With the current world events I feel it is a good time to look at as much self sufficiency as we are capable of. Being off the food grid of big food is one of the best ways. We know they are loading our food with chemicals, fillers and who knows what else. Those that do not live on a farm or acreage its harder, but still possible to do some preparation. Buy locally, their are resources that farmers are listed that you can buy from.
https://localhens.com/ Fruits, vegetables, chicken, pork, eggs, beef, milk nearly everything a grocery store has except the high process food. All from a local farmer.
https://www.realmilk.com/ Purely a raw milk resource. If you’ve never had raw milk it is well worth trying. I like the whole raw milk, it does not have the cooked flavor, it has the full cream no homogenization so when you open the bottle it will have the cream top on it.
Local chapters help you find locally-grown organic and biodynamic vegetables, fruits and grains; and milk products, butter, eggs, chicken and meat from pasture-fed animals. They also represent the Weston A Price Foundation at local fairs and conferences and may host cooking classes, potluck dinners and other activities to help you learn to integrate properly prepared whole foods into your lifestyle. Local chapters may be able to put you in touch with health practitioners who share our philosophy and goals.

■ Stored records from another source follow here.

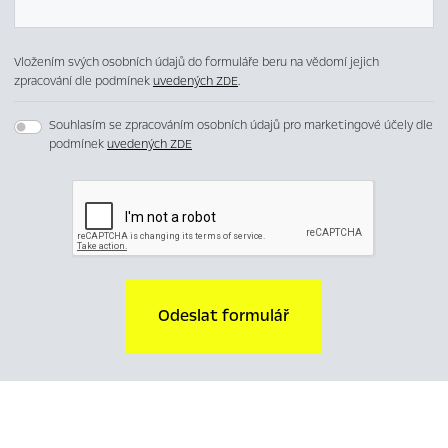
Vložením svých osobních údajů do formuláře beru na vědomí jejich
zpracování dle podmínek
uvedených ZDE
.
Souhlasím se zpracováním osobních údajů pro marketingové účely dle
podmínek
uvedených ZDE
Odeslat formulář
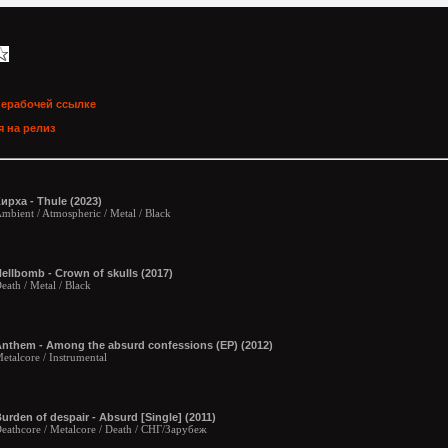
нерабочей ссылке
 на релиз
ирха - Thule (2023)
mbient / Atmospheric / Metal / Black
ellbomb - Crown of skulls (2017)
eath / Metal / Black
nthem - Among the absurd confessions (EP) (2012)
etalcore / Instrumental
urden of despair - Absurd [Single] (2011)
eathcore / Metalcore / Death / СНГ/Зарубеж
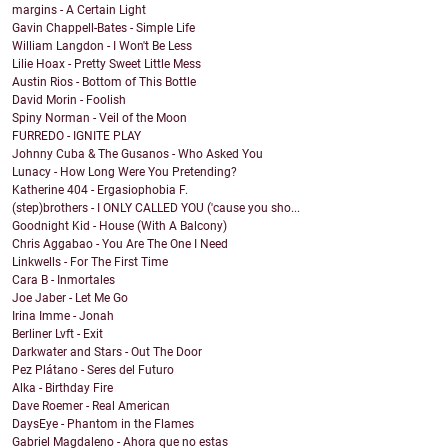
margins - A Certain Light
Gavin Chappell-Bates - Simple Life
William Langdon - I Won't Be Less
Lilie Hoax - Pretty Sweet Little Mess
Austin Rios - Bottom of This Bottle
David Morin - Foolish
Spiny Norman - Veil of the Moon
FURREDO - IGNITE PLAY
Johnny Cuba & The Gusanos - Who Asked You
Lunacy - How Long Were You Pretending?
Katherine 404 - Ergasiophobia F.
(step)brothers - I ONLY CALLED YOU ('cause you sho...
Goodnight Kid - House (With A Balcony)
Chris Aggabao - You Are The One I Need
Linkwells - For The First Time
Cara B - Inmortales
Joe Jaber - Let Me Go
Irina Imme - Jonah
Berliner Lvft - Exit
Darkwater and Stars - Out The Door
Pez Plátano - Seres del Futuro
Alka - Birthday Fire
Dave Roemer - Real American
DaysEye - Phantom in the Flames
Gabriel Magdaleno - Ahora que no estas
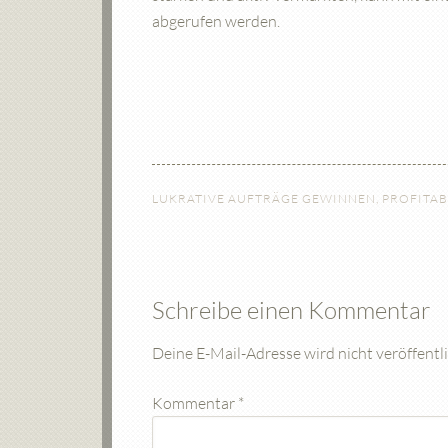
abgerufen werden.
LUKRATIVE AUFTRÄGE GEWINNEN
,
PROFITAB
Schreibe einen Kommentar
Deine E-Mail-Adresse wird nicht veröffentli
Kommentar
*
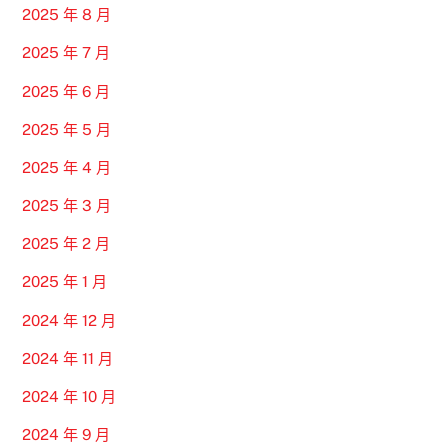
2025 年 8 月
2025 年 7 月
2025 年 6 月
2025 年 5 月
2025 年 4 月
2025 年 3 月
2025 年 2 月
2025 年 1 月
2024 年 12 月
2024 年 11 月
2024 年 10 月
2024 年 9 月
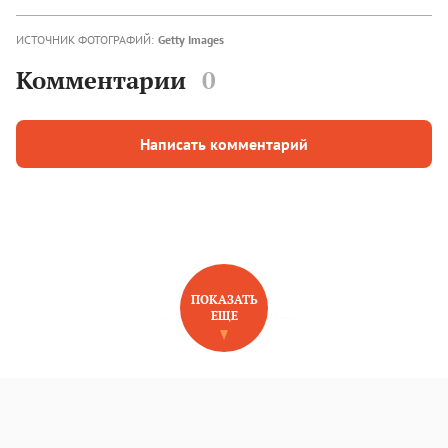
ИСТОЧНИК ФОТОГРАФИЙ:
Getty Images
Комментарии
0
Написать комментарий
ПОКАЗАТЬ
ЕЩЕ
НОВОЕ НА САЙТЕ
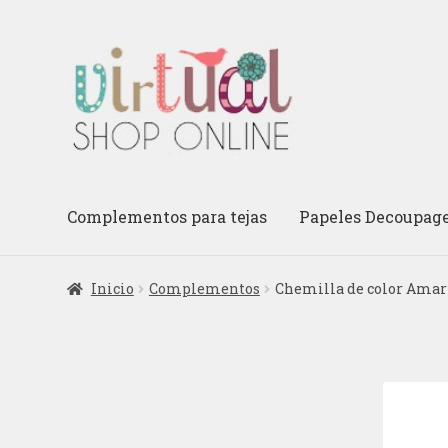
Ir
Ir
a
al
la
contenido
navegación
Complementos para tejas
Papeles Decoupag
Inicio
Complementos
Chemilla de color Amar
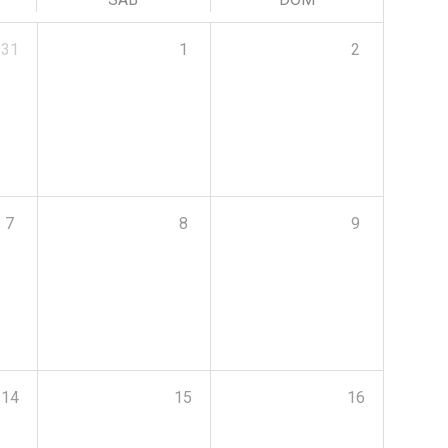
31
1
2
7
8
9
14
15
16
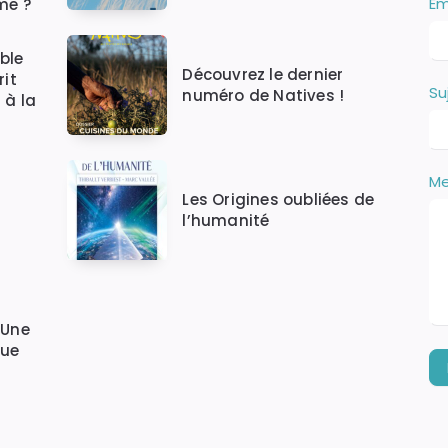
Em
me ?
s
ê
t
ble
e
Découvrez le dernier
rit
Su
s
numéro de Natives !
 à la
u
n
h
u
M
m
Les Origines oubliées de
a
l’humanité
i
n
,
n
e
 Une
r
que
e
m
p
l
i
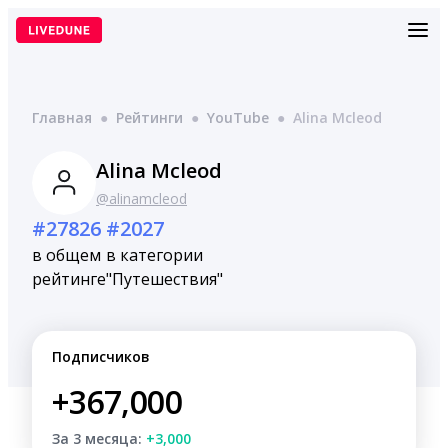
Перейти
к
содержимому
Главная
●
Рейтинги
●
YouTube
●
Alina Mcleod
Alina Mcleod
@alinamcleod
#27826
#2027
в общем
в категории
рейтинге
"Путешествия"
Подписчиков
+367,000
За 3 месяца:
+3,000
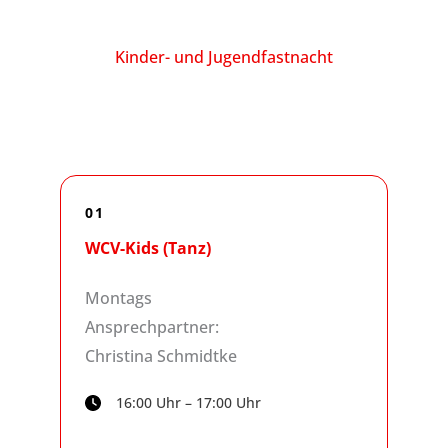
Kinder- und Jugendfastnacht
01
WCV-Kids (Tanz)
Montags
Ansprechpartner:
Christina Schmidtke
16:00 Uhr – 17:00 Uhr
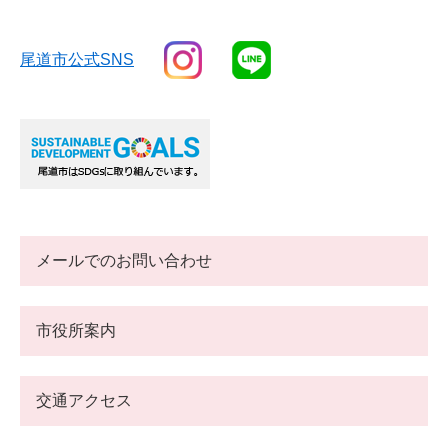
尾道市公式SNS
メールでのお問い合わせ
市役所案内
交通アクセス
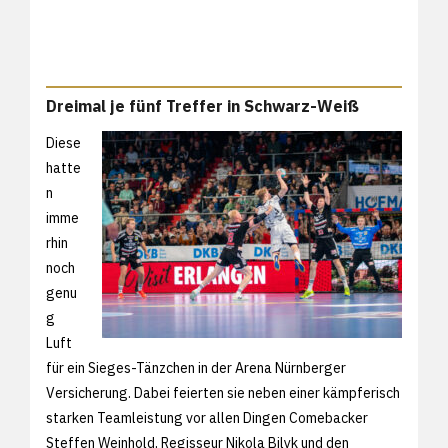
Dreimal je fünf Treffer in Schwarz-Weiß
Diese
hatte
n
imme
rhin
noch
genu
g
Luft
für ein Sieges-Tänzchen in der Arena Nürnberger
Versicherung. Dabei feierten sie neben einer kämpferisch
starken Teamleistung vor allen Dingen Comebacker
Steffen Weinhold, Regisseur Nikola Bilyk und den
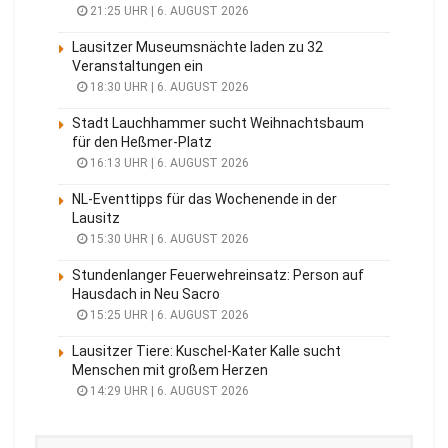
21:25 UHR | 6. AUGUST 2026
Lausitzer Museumsnächte laden zu 32
Veranstaltungen ein
18:30 UHR | 6. AUGUST 2026
Stadt Lauchhammer sucht Weihnachtsbaum
für den Heßmer-Platz
16:13 UHR | 6. AUGUST 2026
NL-Eventtipps für das Wochenende in der
Lausitz
15:30 UHR | 6. AUGUST 2026
Stundenlanger Feuerwehreinsatz: Person auf
Hausdach in Neu Sacro
15:25 UHR | 6. AUGUST 2026
Lausitzer Tiere: Kuschel-Kater Kalle sucht
Menschen mit großem Herzen
14:29 UHR | 6. AUGUST 2026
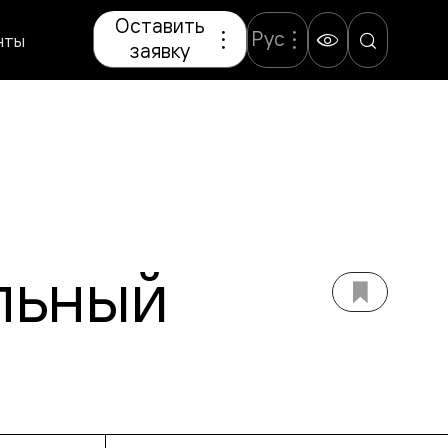
Оставить
Рус
нты
заявку
льный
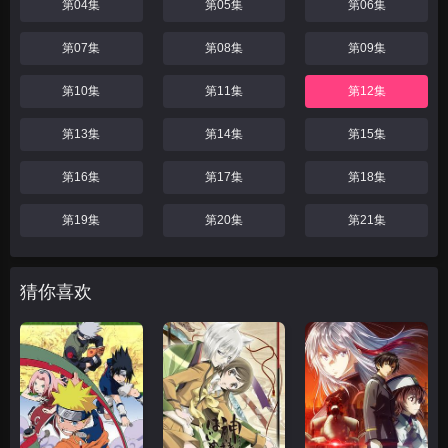
第04集
第05集
第06集
第07集
第08集
第09集
第10集
第11集
第12集
第13集
第14集
第15集
第16集
第17集
第18集
第19集
第20集
第21集
猜你喜欢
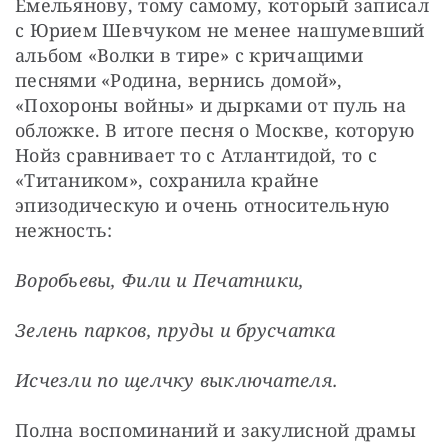
Емельянову, тому самому, который записал 
с Юрием Шевчуком не менее нашумевший 
альбом «Волки в тире» с кричащими 
песнями «Родина, вернись домой», 
«Похороны войны» и дырками от пуль на 
обложке. В итоге песня о Москве, которую 
Нойз сравнивает то с Атлантидой, то с 
«Титаником», сохранила крайне 
эпизодическую и очень относительную 
нежность:
Воробьевы, Фили и Печатники,
Зелень парков, пруды и брусчатка
Исчезли по щелчку выключателя.
Полна воспоминаний и закулисной драмы 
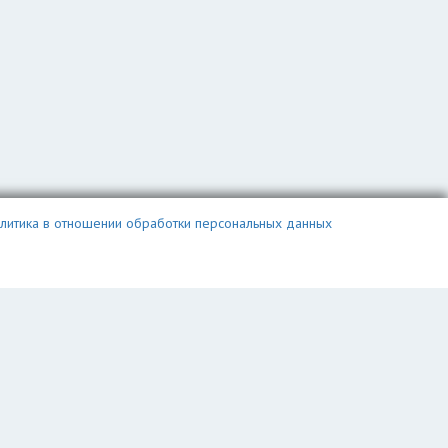
литика в отношении обработки персональных данных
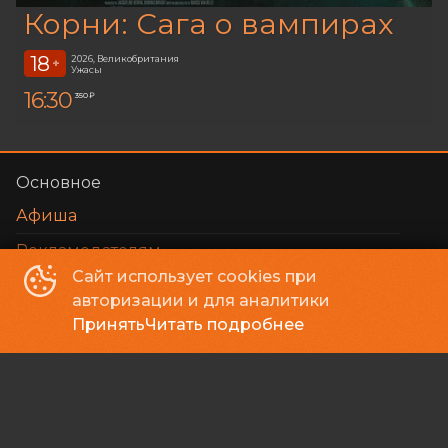
Корни: Сага о вампирах
18
2026, Великобритания
+
Ужасы
16:30
350 ₽
Основное
Афиша
Рекламодателям
Сайт использует cookies при
Зрителям
авторизации и для аналитики
Принять
Читать подробнее
Мои билеты
Оплата картой
Возврат билетов
Пользовательское соглашение
Вопросы и ответы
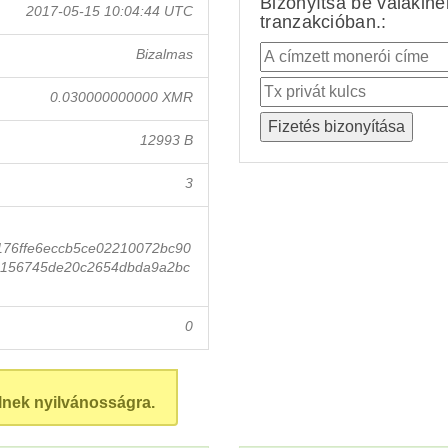
Bizonyítsa be valakin
2017-05-15 10:04:44 UTC
tranzakcióban.:
Bizalmas
0.030000000000 XMR
12993 B
3
176ffe6eccb5ce02210072bc90
6156745de20c2654dbda9a2bc
0
lnek nyilvánosságra.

https://www.westonaprice.org/ A good resource of all fresh food.
https://www.farmtoconsumer.org/ The FTCLDF protects the rights of farmers and consumers to engage in direct commerce; it protects the rights of farmers to sell the products of the farm and the rights of consumers to access the foods of their choice from the source of their choice. FTCLDF is a true grassroots organization and receives no government funding and little or no corporate funding.
Farm or consumer this site keeps you up to date on the food freedom movement. This is unique as other organizations promote and research food. As far as I know FTCLDF is the only one keeping score on food legislation and helping local farmers defend themselves against our owners - government.
We have seen in the last 5 years just how fragile our food and daily household use items are. Eggs are just the latest food or daily use item to get in short supply.
We are headed to uncertain times politically and knowing how to grow food, who is selling direct is just a cheap insurance policy against disaster. Its knowledge you may never use but if you need it by the time you figure it out the situation can turn serious. We are going to need each other in the future as government is NOT going to help (like they ever have) they will be financially broke and unable to. History is litter with the bodies of those that have depended upon government. Look at NC and the damage from the hurricane. Was it people helping people of government helping people? It was the former, government actively stopped people from helping. It is pst time to realize government is your mortal enemy. Government cares about power and ruling over you - nothing else matters.
Dire Straits
Well the 2022 USDA Ag Census has been released and it is ugly for the future of the USA and its farmers and ranchers.
Agriculture is going to go through a great upheaval over the next 5-10 years. Financially with interest rates rising we will sine the 1980’s farm crisis repeated. High prices for inputs, low prices for grain and rising interest rates will test farmers ability to survive. Then we have the fact the average age is 58 with few young people able to get started because of high land, rent and equipment costs.